--- Aim of the exercise ---
Return each line of the entries that mentions the word "number".
*** Dataset records Section Begins ***
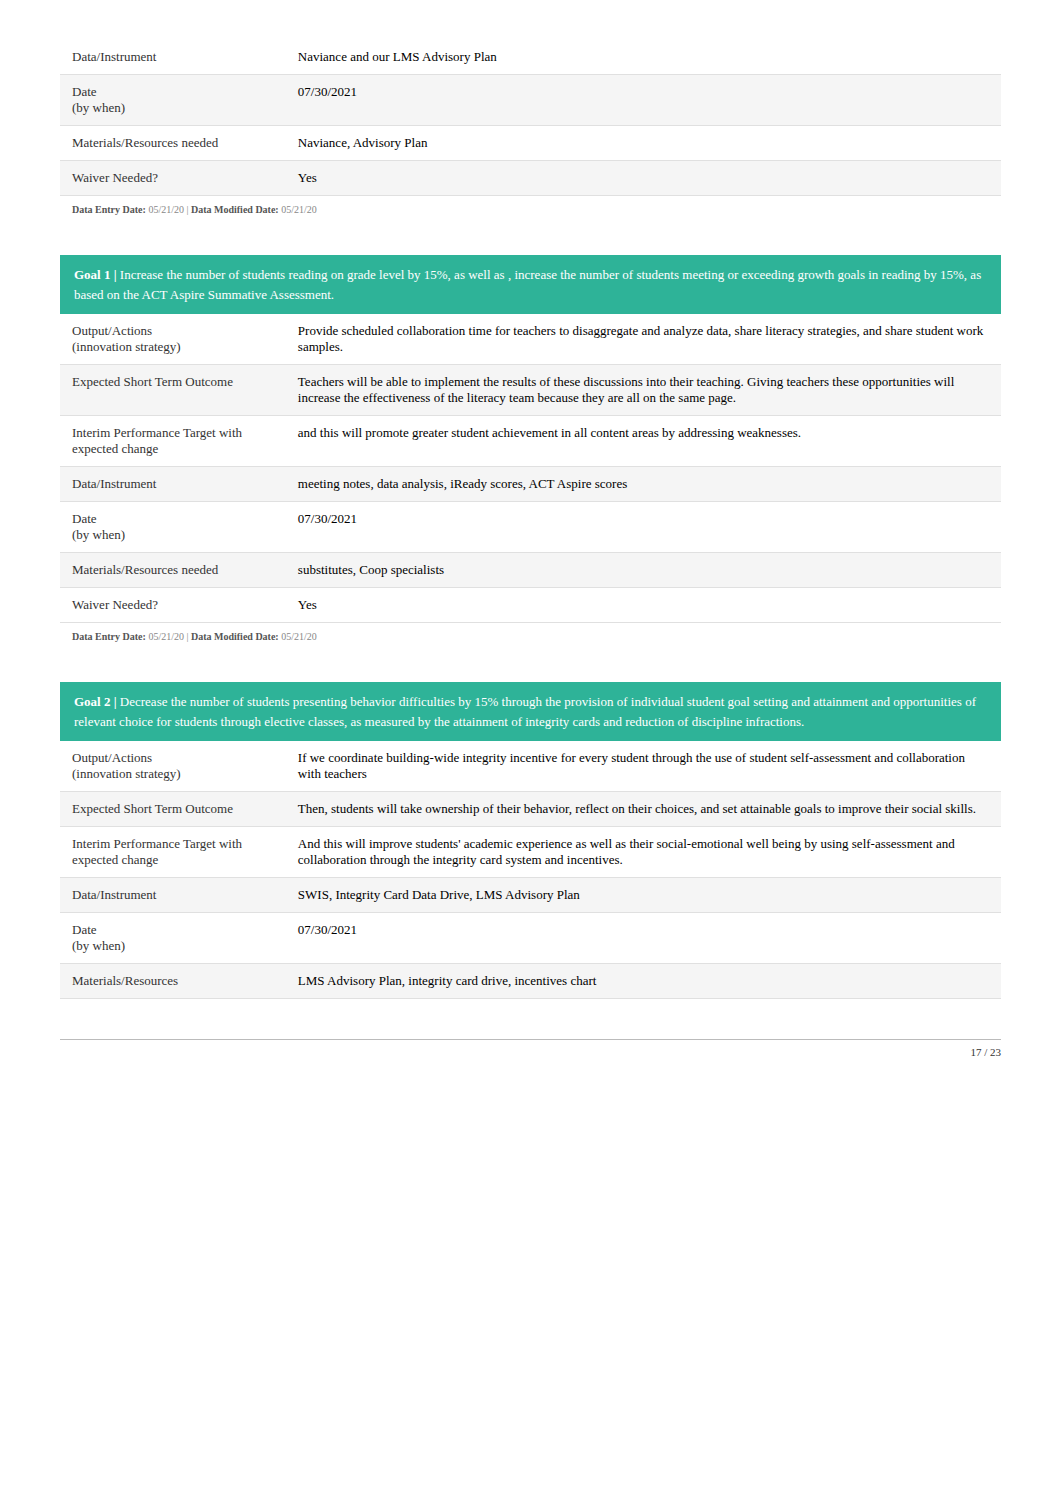| Data/Instrument | Naviance and our LMS Advisory Plan |
| Date (by when) | 07/30/2021 |
| Materials/Resources needed | Naviance, Advisory Plan |
| Waiver Needed? | Yes |
Data Entry Date: 05/21/20 | Data Modified Date: 05/21/20
Goal 1 | Increase the number of students reading on grade level by 15%, as well as , increase the number of students meeting or exceeding growth goals in reading by 15%, as based on the ACT Aspire Summative Assessment.
| Output/Actions (innovation strategy) | Provide scheduled collaboration time for teachers to disaggregate and analyze data, share literacy strategies, and share student work samples. |
| Expected Short Term Outcome | Teachers will be able to implement the results of these discussions into their teaching. Giving teachers these opportunities will increase the effectiveness of the literacy team because they are all on the same page. |
| Interim Performance Target with expected change | and this will promote greater student achievement in all content areas by addressing weaknesses. |
| Data/Instrument | meeting notes, data analysis, iReady scores, ACT Aspire scores |
| Date (by when) | 07/30/2021 |
| Materials/Resources needed | substitutes, Coop specialists |
| Waiver Needed? | Yes |
Data Entry Date: 05/21/20 | Data Modified Date: 05/21/20
Goal 2 | Decrease the number of students presenting behavior difficulties by 15% through the provision of individual student goal setting and attainment and opportunities of relevant choice for students through elective classes, as measured by the attainment of integrity cards and reduction of discipline infractions.
| Output/Actions (innovation strategy) | If we coordinate building-wide integrity incentive for every student through the use of student self-assessment and collaboration with teachers |
| Expected Short Term Outcome | Then, students will take ownership of their behavior, reflect on their choices, and set attainable goals to improve their social skills. |
| Interim Performance Target with expected change | And this will improve students' academic experience as well as their social-emotional well being by using self-assessment and collaboration through the integrity card system and incentives. |
| Data/Instrument | SWIS, Integrity Card Data Drive, LMS Advisory Plan |
| Date (by when) | 07/30/2021 |
| Materials/Resources | LMS Advisory Plan, integrity card drive, incentives chart |
17 / 23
*** Dataset records Section Ends ***
--- Reply ---
Goal 1 | Increase the number of students reading on grade level by 15%, as well as , increase the number of students meeting or exceeding growth goals in reading by 15%, as based on the ACT Aspire Summative Assessment.
Goal 2 | Decrease the number of students presenting behavior difficulties by 15% through the provision of individual student goal setting and attainment and opportunities of relevant choice for students through elective classes, as measured by the attainment of integrity cards and reduction of discipline infractions.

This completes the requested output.